[RECORD LIST]:
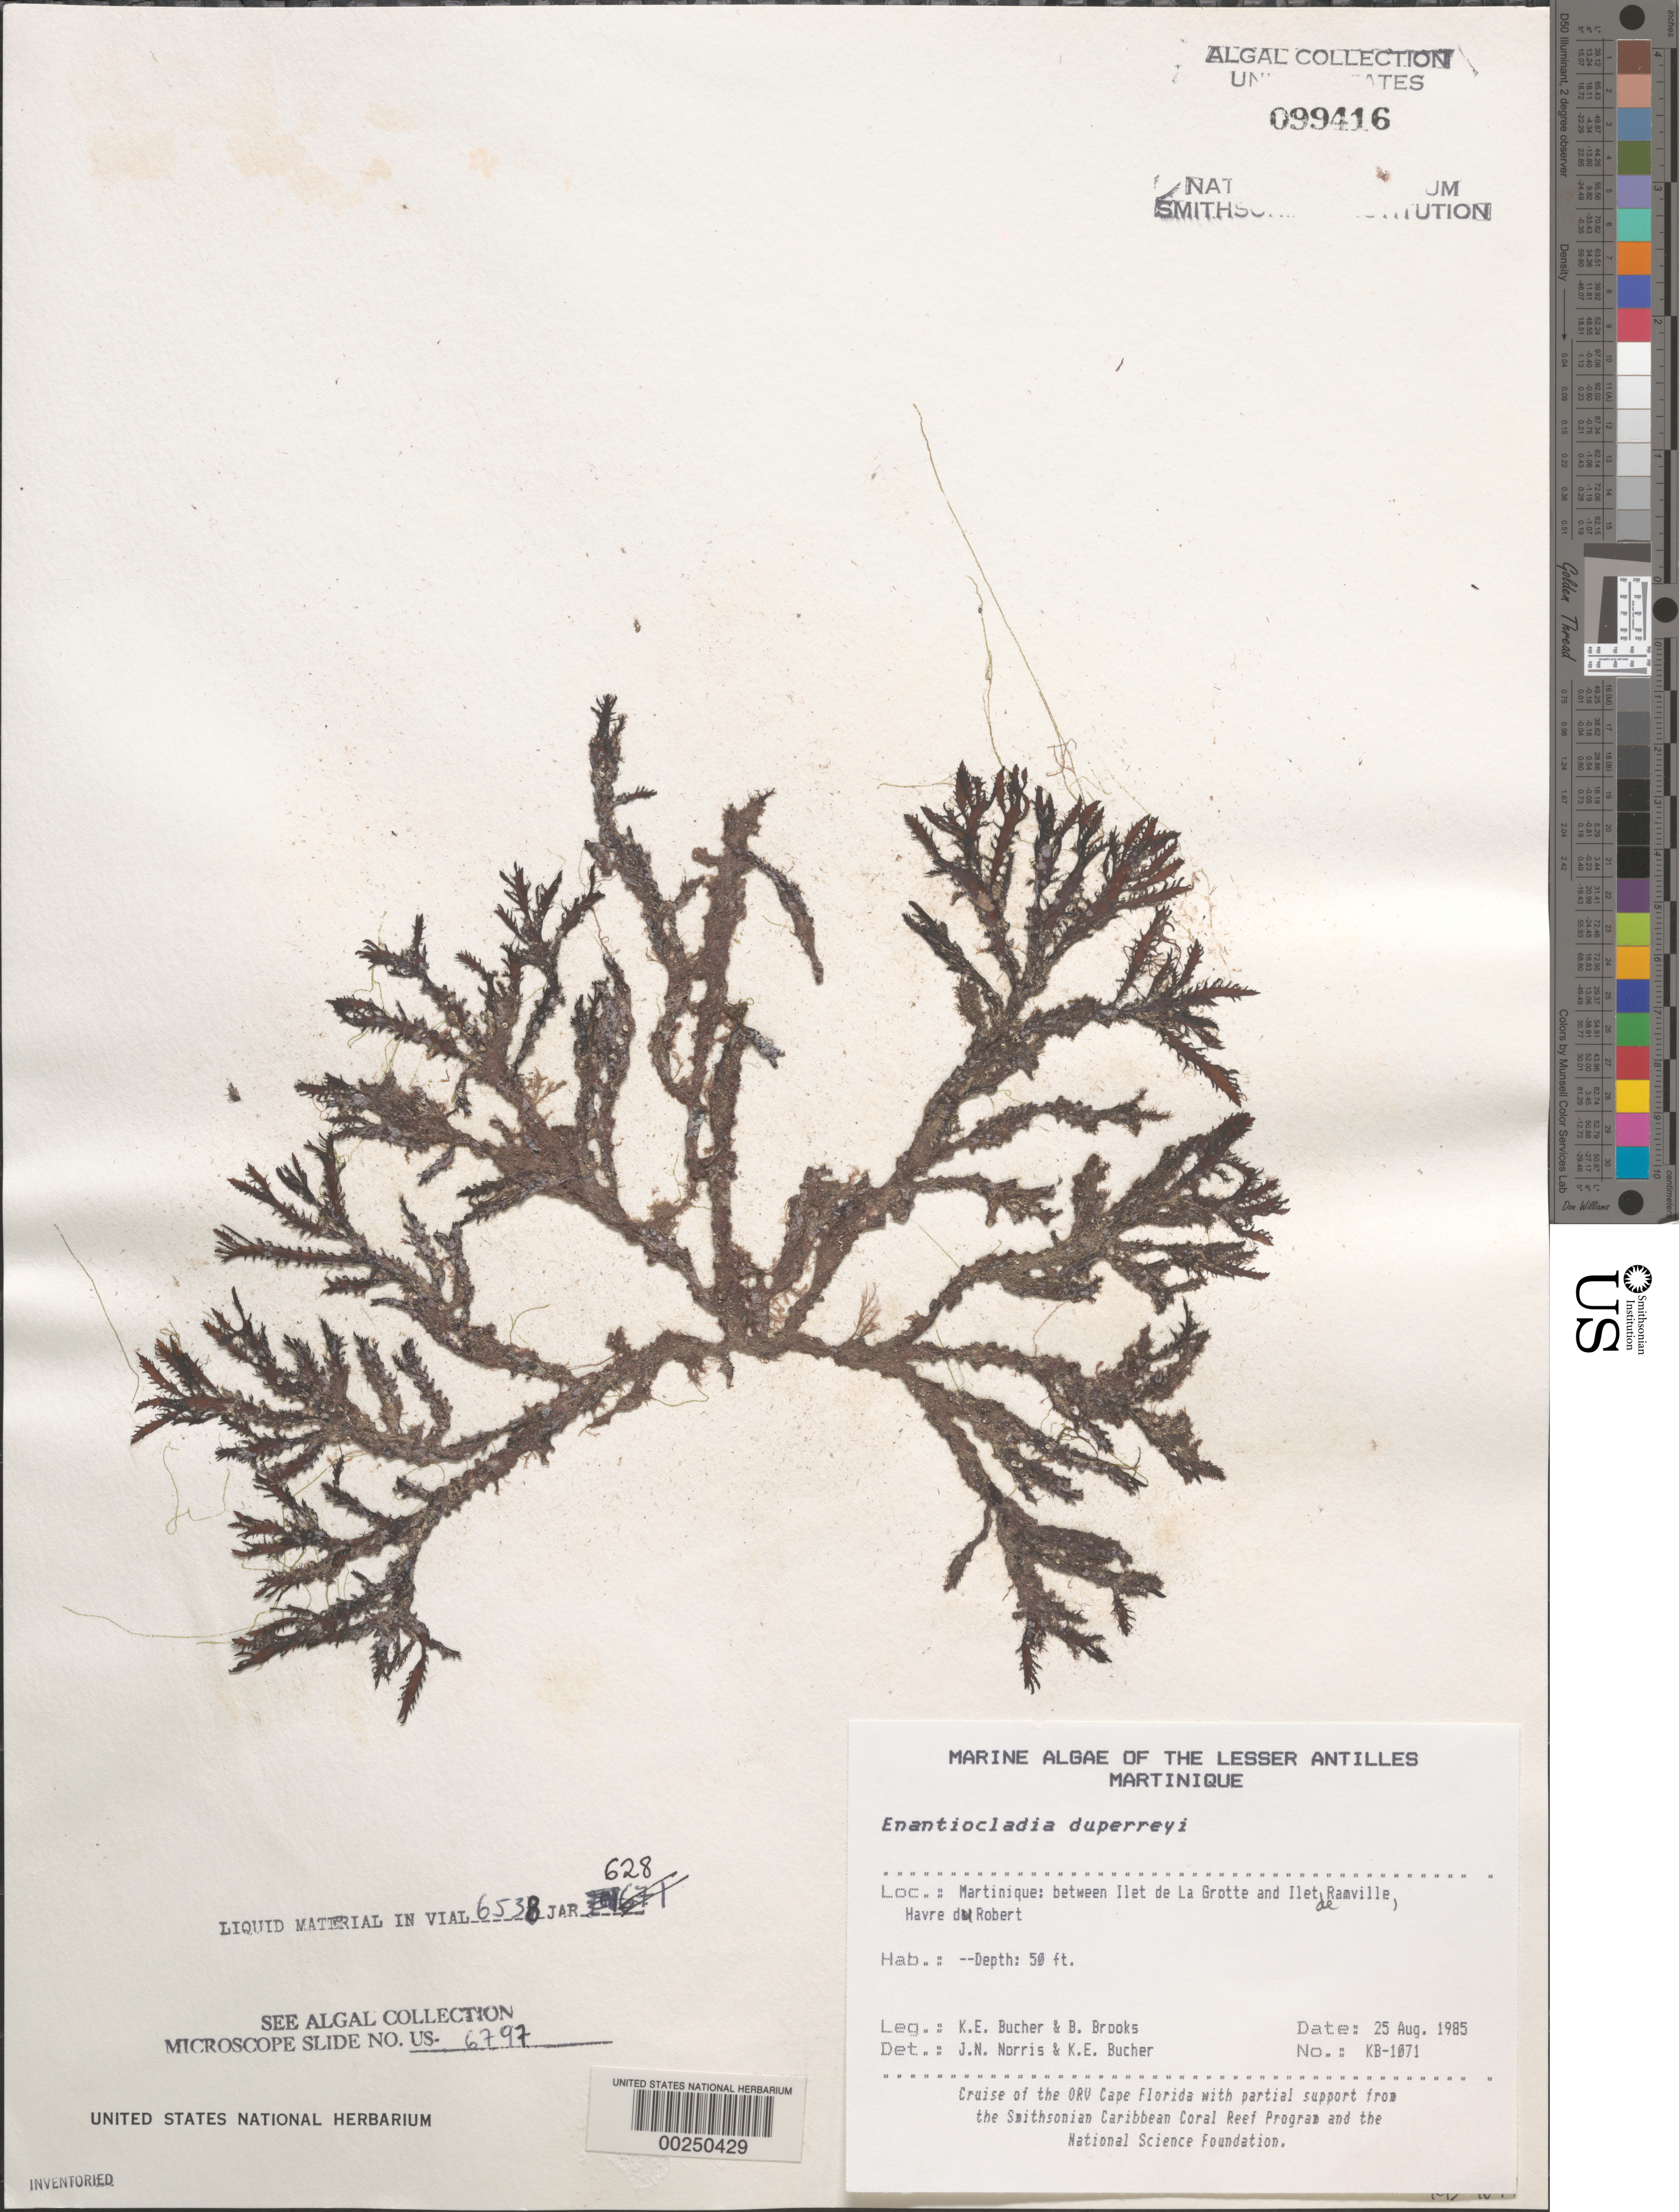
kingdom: Plantae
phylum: Rhodophyta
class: Florideophyceae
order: Ceramiales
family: Rhodomelaceae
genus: Enantiocladia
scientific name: Enantiocladia duperreyi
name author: (C. Agardh) Falkenb.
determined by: Norris, J. N.; Bucher, K. E.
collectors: K. E. Bucher & B. Brooks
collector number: Kb-1071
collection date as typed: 25 Aug 1985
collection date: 1985-08-25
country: Martinique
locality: Between Ilet de la Grotte and Ilet de Ramville, Havre du Robert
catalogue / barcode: US 99416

[WHAT NEEDS TO BE DONE]: Transcribe each of the rows above verbatim, leaving the picture out of your answer.

[RESPONSE BELOW]:
kingdom: Plantae
phylum: Rhodophyta
class: Florideophyceae
order: Ceramiales
family: Rhodomelaceae
genus: Enantiocladia
scientific name: Enantiocladia duperreyi
name author: (C. Agardh) Falkenb.
determined by: Norris, J. N.; Bucher, K. E.
collectors: K. E. Bucher & B. Brooks
collector number: Kb-1071
collection date as typed: 25 Aug 1985
collection date: 1985-08-25
country: Martinique
locality: Between Ilet de la Grotte and Ilet de Ramville, Havre du Robert
catalogue / barcode: US 99416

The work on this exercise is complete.